A partir de entonces, Margarita permanecerá mucho tiempo en el extranjero, desde donde envía crónicas al ABC. Publica en 1945 un delicioso libro de cuentos de hadas, «Cabeza a Pájaros y la Infanta», que deslumbra a André Gide, quien patrocinará su edición francesa. En 1948 viaja a Buenos Aires y se tropieza en el vestíbulo de su hotel con un Juan Ramón casi anciano, que le entrega una rosa amarilla; pero donde hubo nidos antaño ya no había pájaros hogaño.

Tras una larga estancia en la América hispánica, Margarita publica otro magnífico libro de cuentos, «El volcán y el potro de Coipué» (1951), un gran cántico antifonal hormigueante de folclore y faunas legendarias. En Italia conocerá al hombre de su vida, cuya identidad prefirió siempre mantener secreta. Cuando su amor muera, en 1971, Margarita volverá muy apesadumbrada a Madrid; pero el descubrimiento de Brihuega le devolverá los bríos, y dedicará los últimos años de su vida a rehabilitar el patrimonio de esta localidad alcarreña.
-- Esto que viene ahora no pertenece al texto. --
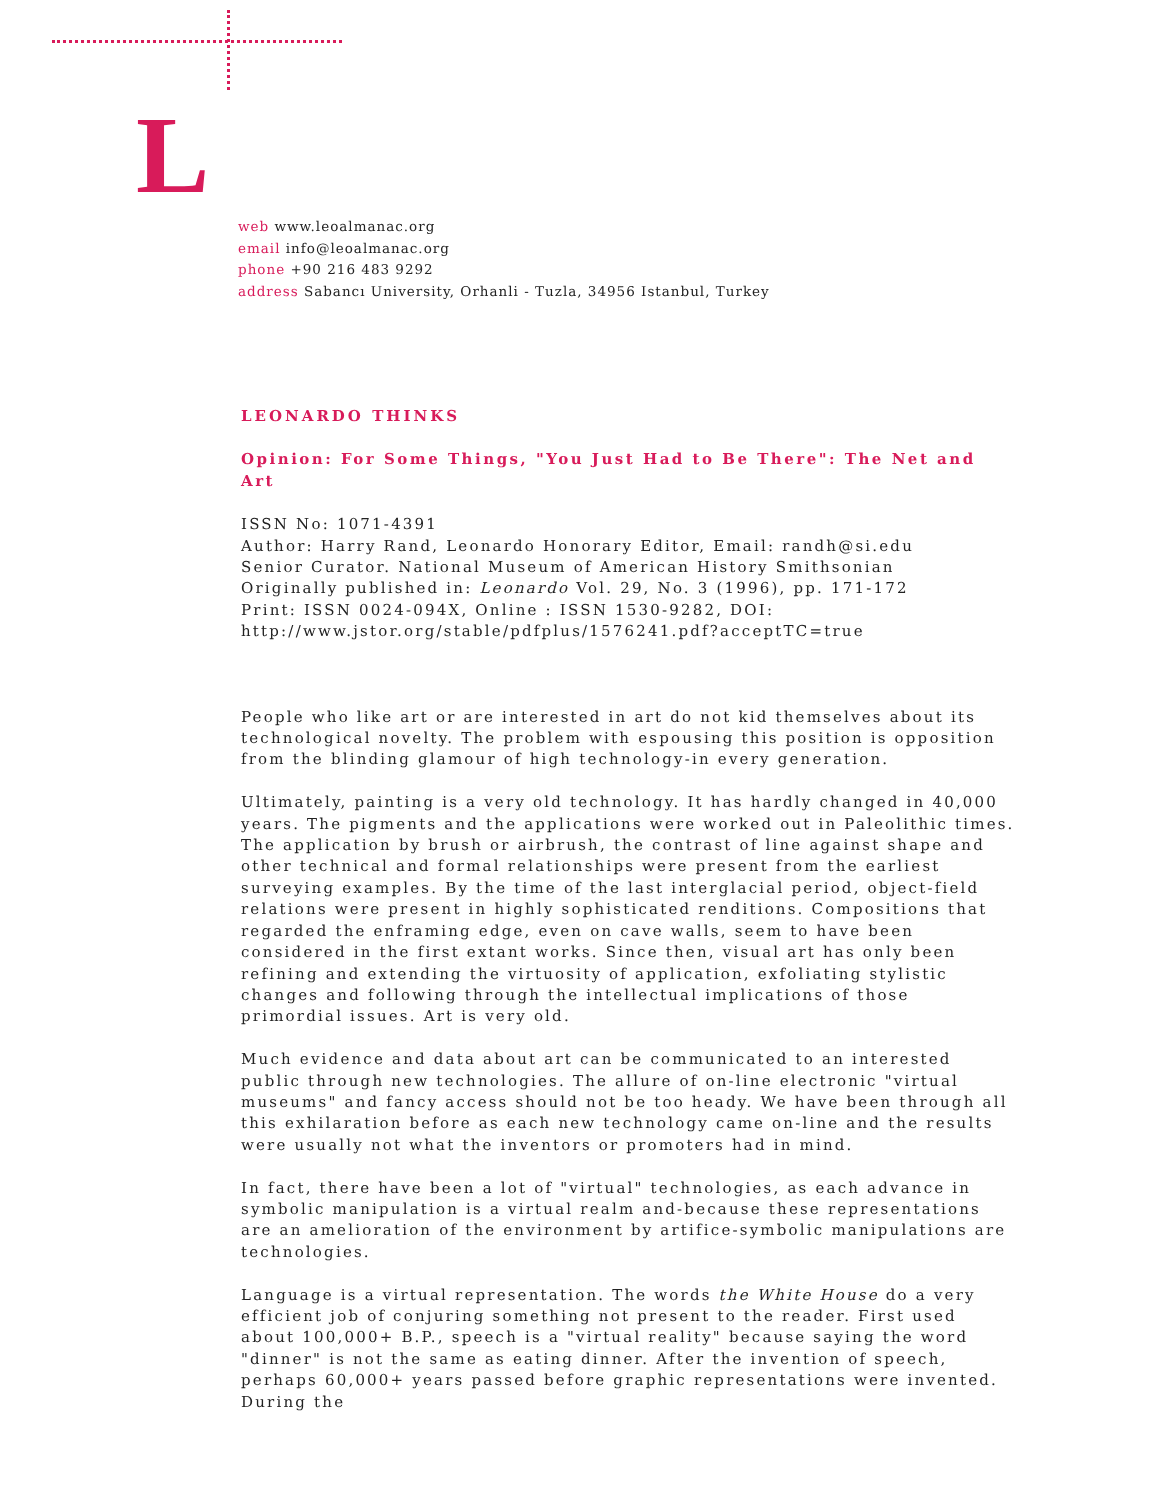L
web www.leoalmanac.org
email info@leoalmanac.org
phone +90 216 483 9292
address Sabancı University, Orhanli - Tuzla, 34956 Istanbul, Turkey
LEONARDO THINKS
Opinion: For Some Things, "You Just Had to Be There": The Net and Art
ISSN No: 1071-4391
Author: Harry Rand, Leonardo Honorary Editor, Email: randh@si.edu
Senior Curator. National Museum of American History Smithsonian
Originally published in: Leonardo Vol. 29, No. 3 (1996), pp. 171-172
Print: ISSN 0024-094X, Online : ISSN 1530-9282, DOI:
http://www.jstor.org/stable/pdfplus/1576241.pdf?acceptTC=true
People who like art or are interested in art do not kid themselves about its technological novelty. The problem with espousing this position is opposition from the blinding glamour of high technology-in every generation.
Ultimately, painting is a very old technology. It has hardly changed in 40,000 years. The pigments and the applications were worked out in Paleolithic times. The application by brush or airbrush, the contrast of line against shape and other technical and formal relationships were present from the earliest surveying examples. By the time of the last interglacial period, object-field relations were present in highly sophisticated renditions. Compositions that regarded the enframing edge, even on cave walls, seem to have been considered in the first extant works. Since then, visual art has only been refining and extending the virtuosity of application, exfoliating stylistic changes and following through the intellectual implications of those primordial issues. Art is very old.
Much evidence and data about art can be communicated to an interested public through new technologies. The allure of on-line electronic "virtual museums" and fancy access should not be too heady. We have been through all this exhilaration before as each new technology came on-line and the results were usually not what the inventors or promoters had in mind.
In fact, there have been a lot of "virtual" technologies, as each advance in symbolic manipulation is a virtual realm and-because these representations are an amelioration of the environment by artifice-symbolic manipulations are technologies.
Language is a virtual representation. The words the White House do a very efficient job of conjuring something not present to the reader. First used about 100,000+ B.P., speech is a "virtual reality" because saying the word "dinner" is not the same as eating dinner. After the invention of speech, perhaps 60,000+ years passed before graphic representations were invented. During the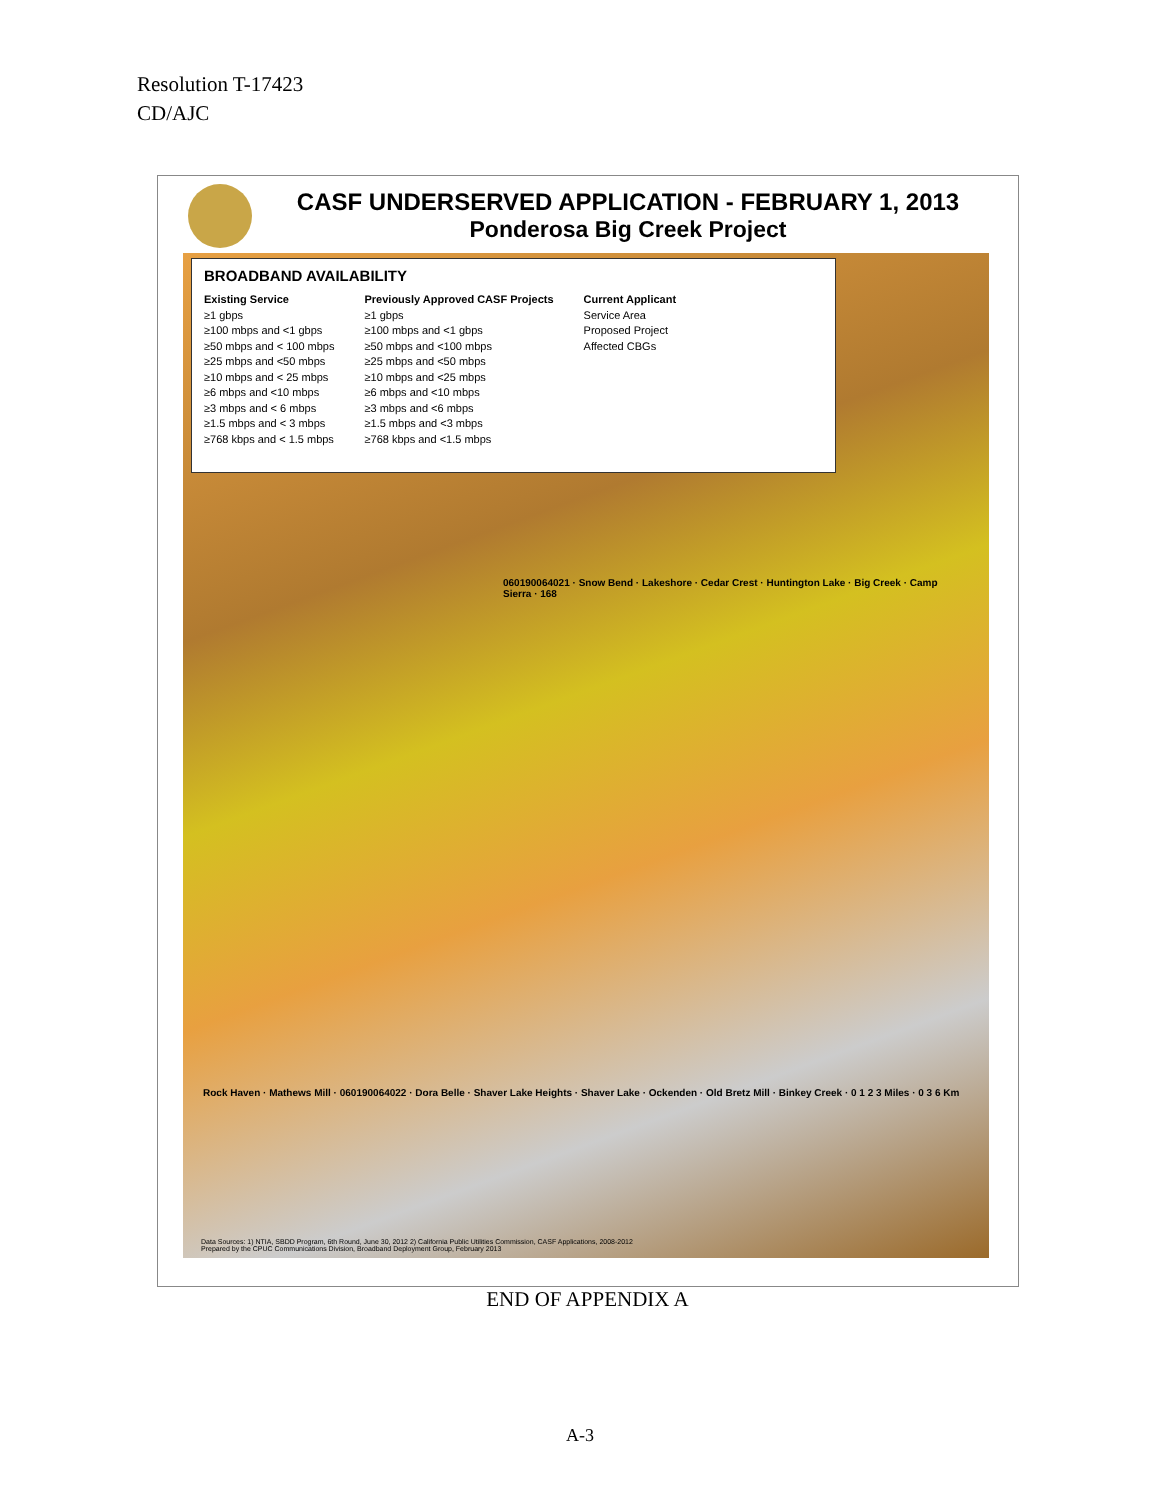Resolution T-17423
CD/AJC
CASF UNDERSERVED APPLICATION - FEBRUARY 1, 2013
Ponderosa Big Creek Project
BROADBAND AVAILABILITY
Existing Service
≥1 gbps
≥100 mbps and <1 gbps
≥50 mbps and < 100 mbps
≥25 mbps and <50 mbps
≥10 mbps and < 25 mbps
≥6 mbps and <10 mbps
≥3 mbps and < 6 mbps
≥1.5 mbps and < 3 mbps
≥768 kbps and < 1.5 mbps
Previously Approved CASF Projects
≥1 gbps
≥100 mbps and <1 gbps
≥50 mbps and <100 mbps
≥25 mbps and <50 mbps
≥10 mbps and <25 mbps
≥6 mbps and <10 mbps
≥3 mbps and <6 mbps
≥1.5 mbps and <3 mbps
≥768 kbps and <1.5 mbps
Current Applicant
Service Area
Proposed Project
Affected CBGs
060190064021 · Snow Bend · Lakeshore · Cedar Crest · Huntington Lake · Big Creek · Camp Sierra · 168
Rock Haven · Mathews Mill · 060190064022 · Dora Belle · Shaver Lake Heights · Shaver Lake · Ockenden · Old Bretz Mill · Binkey Creek · 0 1 2 3 Miles · 0 3 6 Km
Data Sources: 1) NTIA, SBDD Program, 6th Round, June 30, 2012 2) California Public Utilities Commission, CASF Applications, 2008-2012 Prepared by the CPUC Communications Division, Broadband Deployment Group, February 2013
END OF APPENDIX A
A-3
En 1988 le diagnostican un tumor cerebral; a la clínica en la que se consume acudirá cada día, con lealtad indeclinable, Luis Escobar, aquel amor imposible de juventud, para pasearla en silla de ruedas. Al final de aquellos melancólicos paseos, Escobar le habla de los amigos muertos, de los sueños desvanecidos, y a los ojos de ambos acude entonces el tributo furtivo de las lágrimas.

Margarita de Pedroso y Sturdza se apagó el 17 de enero de 1989. Su prima Isabel de Aldasoro me contó que, al expirar, su habitación se llenó con el perfume matinal y póstumo de las rosas.